House Democrats returned to the Capitol on Monday for a five-day stretch of critical deadlines, increasingly anxious that intraparty divides could threaten the fate of President Joe Biden’s agenda.
Speaker Nancy Pelosi will summon her caucus for a private meeting Monday evening, the first gathering since she announced the vote on Biden’s infrastructure package would be Thursday, rather than Monday. The California Democrat also declared over the weekend that the House would vote this week on Democrats’ sprawling domestic policy bill — a highly ambitious goal that would require virtually the entire caucus to be in lockstep behind both priorities.

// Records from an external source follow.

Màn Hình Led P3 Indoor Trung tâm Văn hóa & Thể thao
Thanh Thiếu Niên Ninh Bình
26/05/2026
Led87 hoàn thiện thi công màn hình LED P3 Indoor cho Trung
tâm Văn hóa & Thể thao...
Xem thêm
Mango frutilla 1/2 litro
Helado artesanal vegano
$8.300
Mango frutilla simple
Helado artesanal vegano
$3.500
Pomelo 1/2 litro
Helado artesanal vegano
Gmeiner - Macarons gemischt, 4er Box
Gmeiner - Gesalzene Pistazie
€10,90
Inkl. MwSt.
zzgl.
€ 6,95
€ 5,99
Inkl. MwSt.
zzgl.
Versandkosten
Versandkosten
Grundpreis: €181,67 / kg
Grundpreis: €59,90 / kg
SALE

That leaves Pelosi and her leadership team with only three days to satisfy both the centrist and liberal factions of her party — without allowing a pair of Biden’s top legislative aims to sputter. And dynamics within the caucus remain deeply strained, with progressives still vowing to oppose the Senate’s bipartisan public works bill without passage of the social welfare package, and moderates threatening to tank those party-line talks without an infrastructure vote this week.

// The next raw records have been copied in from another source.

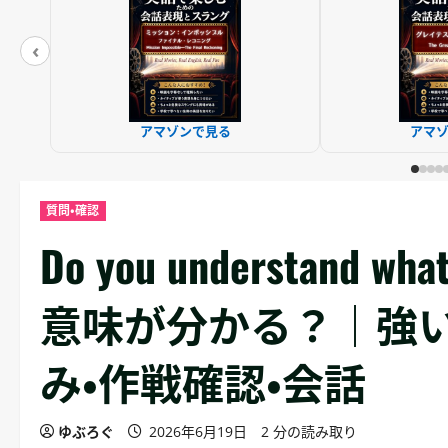
‹
アマゾンで見る
アマ
質問・確認
Do you understand w
意味が分かる？｜強
み・作戦確認・会話
ゆぶろぐ
2026年6月19日
2 分の読み取り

“From the beginning of this process, the Progressive Caucus has been clear that the infrastructure bill and the Build Back Better Act are two parts of a whole, so they must be passed together,” Reps. Pramila Jayapal (D-Wash.), Ilhan Omar (D-Minn.) and Katie Porter (D-Calif.) wrote in an op-ed for CNN on Monday.
Meanwhile, the list of lingering questions about Biden’s broader package remains long. Both Pelosi and Senate Majority Leader Chuck Schumer are still wrangling their members about what they’re willing to support on both the scope and substance of the legislation. Democrats are split over the price tag of the bill — currently at $3.5 trillion — as well as huge questions about government drug price negotiations and expanding Medicare and Medicaid.
Pelosi has teed up the infrastructure vote on Thursday for two reasons; the first is to exert maximum pressure on members to vote yes, given the expiration of key surface transportation funding that day.
The California Democrat is also buying time for leadership to reach a public agreement with key senators on the total cost of the social spending plan as well as other major aspects. The infrastructure vote was originally supposed to occur Monday, but Pelosi pushed it back in a Sunday letter to House Democrats.
Senior Democrats on both sides of the Capitol are hoping to secure an official “framework” for that policy bill that would have buy-in from Senate moderates — possibly enough of a commitment to convince liberals in the House to back down on their threat and support the infrastructure bill.
But it’s not clear that House Democrats will get the answers they want from Sens. Joe Manchin (D-W.Va.) and Kyrsten Sinema (D-Ariz.), the Senate’s most vocal centrists, in time for their Thursday vote.
Manchin dismissed the idea of a deadline in a recent interview, throwing yet another hurdle in Pelosi’s path to securing votes on both plans this week.
“What’s the need? There is no timeline. I want to understand it,” Manchin said, adding that he is not ready to offer a top-line number that he’d be willing to back for the domestic policy package.